I'mNotAPervert! said:


> Who knows, who cares. Dumbbell bench is superior for bodybuilding IMO.


 disagree, nothing hits my chest more than barbell bench, i still do dumbell weekly and i like that its safer but barbell FTW imo


----------



## IDntEvenLiftCuz (Feb 21, 2015)

Oh and to the OP, anything from 1RM-10 reps seems logical. If someone said they can bench 120kg for 10 reps I'd consider that impressive, just provide/give a general idea where you are.


----------



## bruins (Nov 4, 2015)

Incline hammer strength 5 plates and quarter a side for 6 lol


----------



## beastmode84 (Nov 1, 2015)

110 for 4 sets 8-10

145 2 reps lungs exploding


----------



## Kill Kcal (May 11, 2013)

Ive done 5x5 72.5kg, at 13 stone 4.

Done a set of 5 at 75kg, just sets dwindled down, iirc it was something like 5 4 3 3 2 last session.


----------



## Quackerz (Dec 19, 2015)

But how much do you curl? This is the real test of strength, I'm talking your 12RM here.


----------



## Kill Kcal (May 11, 2013)

Quackerz said:


> But how much do you curl? This is the real test of strength, I'm talking your 12RM here.

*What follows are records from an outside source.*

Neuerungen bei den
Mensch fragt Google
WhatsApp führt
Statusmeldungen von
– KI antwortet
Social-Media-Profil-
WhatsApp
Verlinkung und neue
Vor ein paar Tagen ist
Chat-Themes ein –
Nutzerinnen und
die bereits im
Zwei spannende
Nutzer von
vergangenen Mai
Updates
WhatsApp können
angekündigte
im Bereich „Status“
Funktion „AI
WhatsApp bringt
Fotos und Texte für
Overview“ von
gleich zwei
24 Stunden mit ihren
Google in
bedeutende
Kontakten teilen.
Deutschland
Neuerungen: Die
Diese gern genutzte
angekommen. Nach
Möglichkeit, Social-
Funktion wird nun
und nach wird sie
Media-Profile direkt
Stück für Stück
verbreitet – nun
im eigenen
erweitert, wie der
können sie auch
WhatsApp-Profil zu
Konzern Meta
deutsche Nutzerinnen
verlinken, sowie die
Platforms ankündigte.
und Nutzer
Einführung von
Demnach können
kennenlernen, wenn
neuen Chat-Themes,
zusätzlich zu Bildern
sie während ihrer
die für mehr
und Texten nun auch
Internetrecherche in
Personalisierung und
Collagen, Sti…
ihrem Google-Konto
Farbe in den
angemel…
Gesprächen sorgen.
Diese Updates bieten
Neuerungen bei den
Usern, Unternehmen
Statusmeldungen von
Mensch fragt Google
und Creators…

 How much do those little pink pastel coloured dumbells weigh again?


----------



## Quackerz (Dec 19, 2015)

Kill Kcal said:


> How much do those little pink pastel coloured dumbells weigh again?


 I'll admit it, 2.5kg. But that's 5kg altogether right? Never thought of that. Yeah! 5kg! I'm a f**king beast! Move out the way for gain train people!!


----------